Until those questions are answered in writing, “there is a lot of fat in this price” is a fair suspicion, not a proven fact.

The point is not that every dollar above hardware cost is automatically padding. The point is that unexplained dollars look like padding. If the quote cannot explain the price without a salesperson in the room, the price is not transparent.

The Sungrow Inverter Needs Explaining

The proposal mentioned an Anker system and a 5 kW Sungrow inverter.

That may be legitimate, but it needs to be explained in plain English.

I want to know:

  • the exact Anker battery model
  • the exact Anker inverter or power module model
  • the exact Sungrow inverter model
  • whether my existing solar inverter stays or is replaced
  • whether this is AC-coupled or DC-coupled
  • whether backup is included
  • whether backup is whole-home or selected circuits
  • whether the system can recharge from solar during an outage
  • whether network/export limits change

If the salesperson cannot explain why two inverter brands are in the proposal, I am not signing.

Home Assistant Is Not a Minor Detail

For me, Home Assistant integration matters.

I do not want a battery that only works properly through a vendor cloud app. I want local monitoring and ideally local control.

There is a Home Assistant community discussion about Anker SOLIX X1 Modbus integration. That is promising, but it also shows why I would want written confirmation before buying. The thread says Modbus TCP may need installer activation, Ethernet may be required, and some setups may have limitations.
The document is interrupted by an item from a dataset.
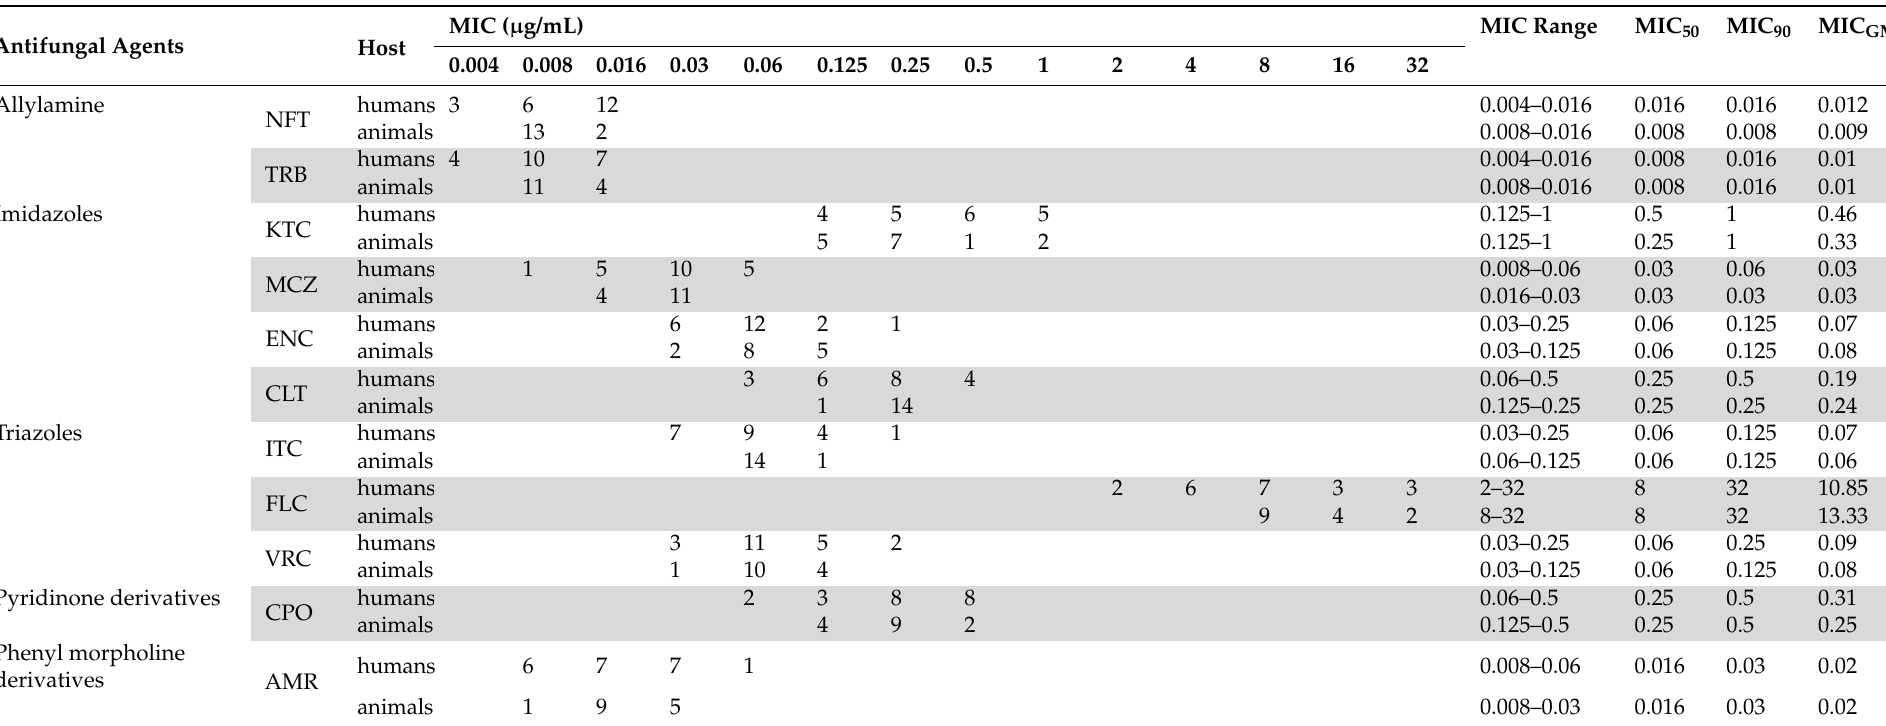
Table 2. In vitro antifungal susceptibilities of clinical isolates of Trichophyton quinckeanum obtained from humans and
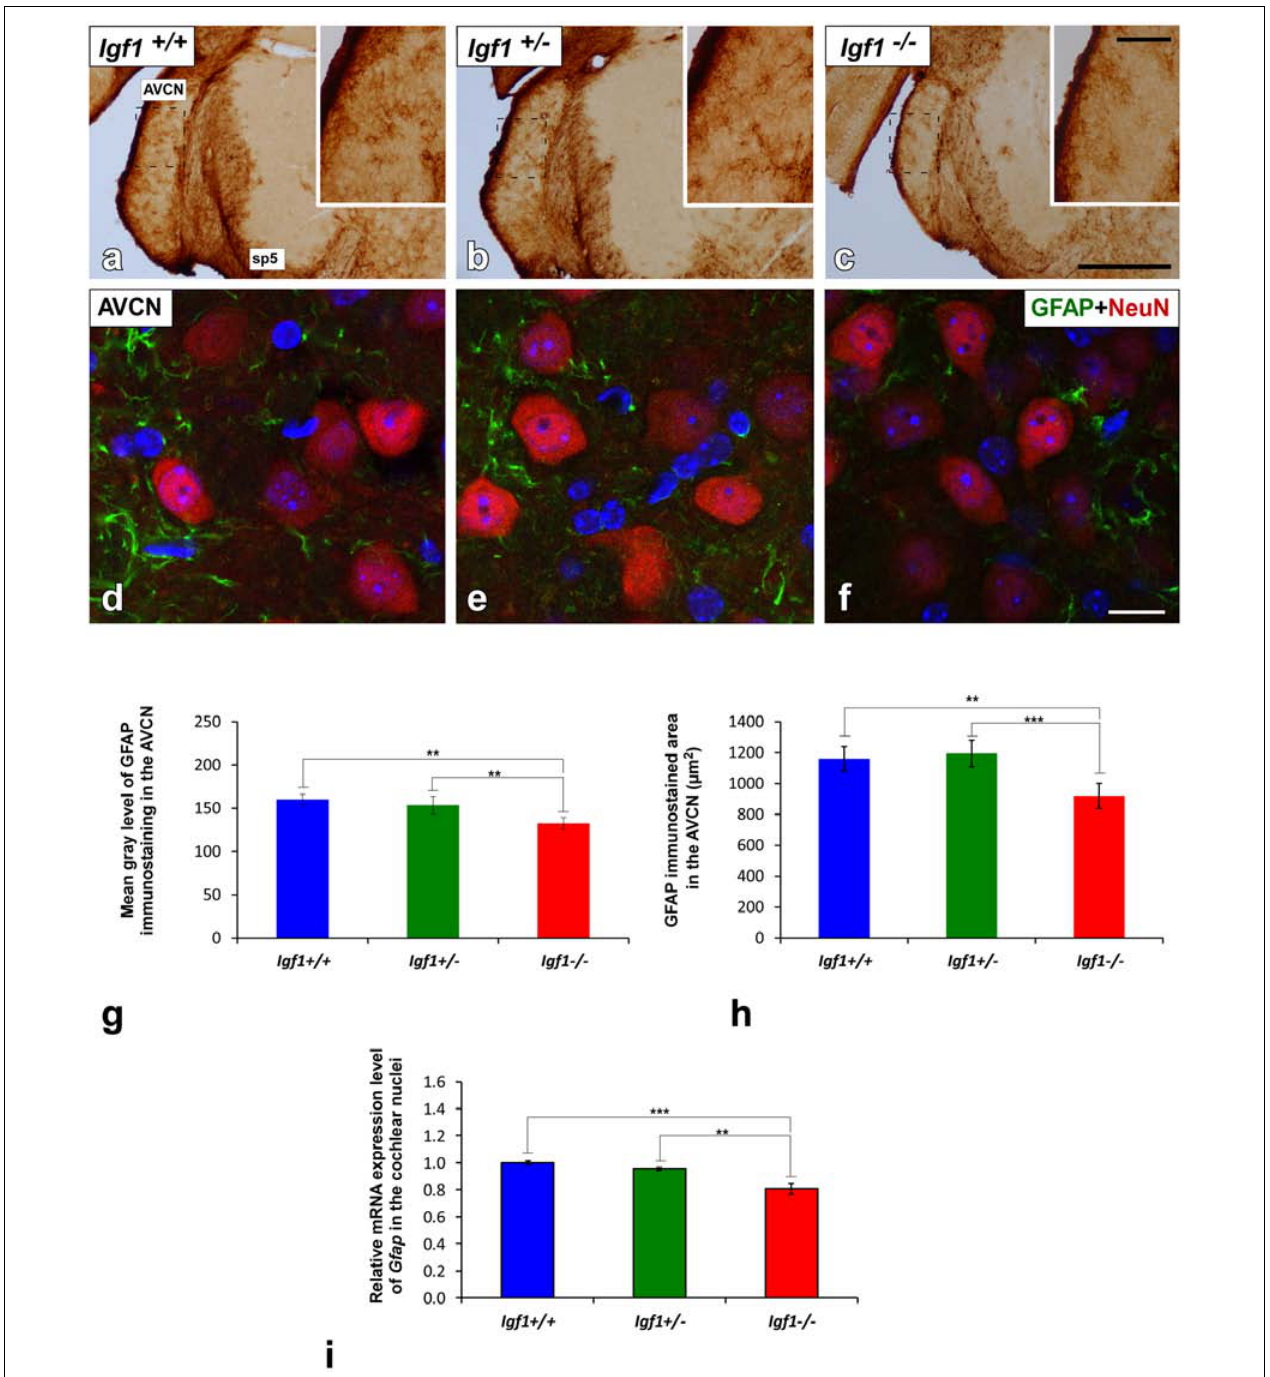
FIGURE 6 | GFAP immunostaining in the AVCN of Igf1 − / − mice. Analysis of GFAP immunostaining in the Igf1 − / − mice showed that there were fewer astrocytes and they were less intensely stained (C,F) when compared to Igf1 + / + (A,D) and Igf1 + / − mice (B,E) . Z-stack confocal microscopy images of GFAP and NeuN double-labeling are shown for all genotypes (D–F) . The apparent decrease in GFAP immunostaining in the Igf1 − / − mouse was corroborated by quantifying the mean gray levels (G) and the stained areas (H) . The qualitative and quantitative data were confirmed when RT-qPCR data showed decreased Gfap expression in the Igf1 − / − mouse cochlear nuclei (I) . The error bars indicate the standard deviations of the mean. Statistically significant differences among the animal groups were evaluated by one-factor ANOVA ( ∗∗ p < 0.01, ∗∗∗ p < 0.001). Cell nuclei are stained with DAPI (blue). The square boxes in a-c indicate the location of the higher magnification images shown in ( A–C ; insets). Abbreviations: AVCN, anteroventral cochlear nucleus; GFAP, glial fibrillary acidic protein; NeuN, neuronal marker; sp5, spinal trigeminal nucleus. Scale bars: 500 µ m in ( C ; it also applies to A,B ); 100 µ m in the inset in ( C ; it also applies to insets in A,B ) and 20 µ m in ( F ; it also applies to D,E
Before accepting any quote, I would want clear answers:

  • does this exact Anker configuration expose local Modbus TCP?
  • does the installer enable it during commissioning?
  • does it require Ethernet?
  • can Home Assistant read state of charge, charge/discharge power, grid import/export, solar generation, and house load?
  • can Home Assistant control charge windows, discharge behaviour, or backup reserve?
  • does it still work if the internet is down?
  • does a VPP block local control?

“It has an app” is not the same as “it integrates properly with my home automation.”

What the Sales Process Should Have Looked Like

For my house, a good quote should have shown:

OptionWhy it matters
13.5-14 kWhbest rebate efficiency and likely enough for many nights
20 kWhmay capture more of my daily export
30 kWhonly makes sense if interval data proves the extra value

The process should be:

  1. Get 12 months of interval data.
  2. Work out how much solar is exported each day.
  3. Work out when the house imports power.
  4. Simulate multiple battery sizes.
  5. Compare net installed cost, annual saving, warranty, and payback.
  6. Give the customer the itemised quote in writing.

That is the opposite of a pressure close.

And it matters because a fair price should not be hard to understand after the appointment ends. The quote should stand on its own.

My Conclusion

I am not saying Smart Energy broke the law. I am not saying Rinnai did anything unlawful. I am saying the experience raised red flags for me as a buyer.

The red flags were:

  • unclear final price
  • large system pushed before smaller options were proven
  • spouse-present pressure
  • unclear relationship between the Smart Energy sales process and Rinnai branding
  • unclear reason for the Sungrow inverter
  • no interval-data payback shown to justify 30 kWh
  • rebate timing creating urgency
  • Home Assistant/local-control questions unanswered

The Anker system may be good hardware. A 30 kWh battery may suit some homes. But this quote does not pass the basic financial test for my situation.

At roughly $28,762 to $30,762 after the listed credit, the payback looks closer to 17-18 years even using generous savings assumptions.

That is too much money for an unproven return.

My next step is not signing. It is getting itemised quotes for 13.5-14 kWh and 20 kWh systems, checking Home Assistant compatibility properly, and making any installer prove the savings with real interval data.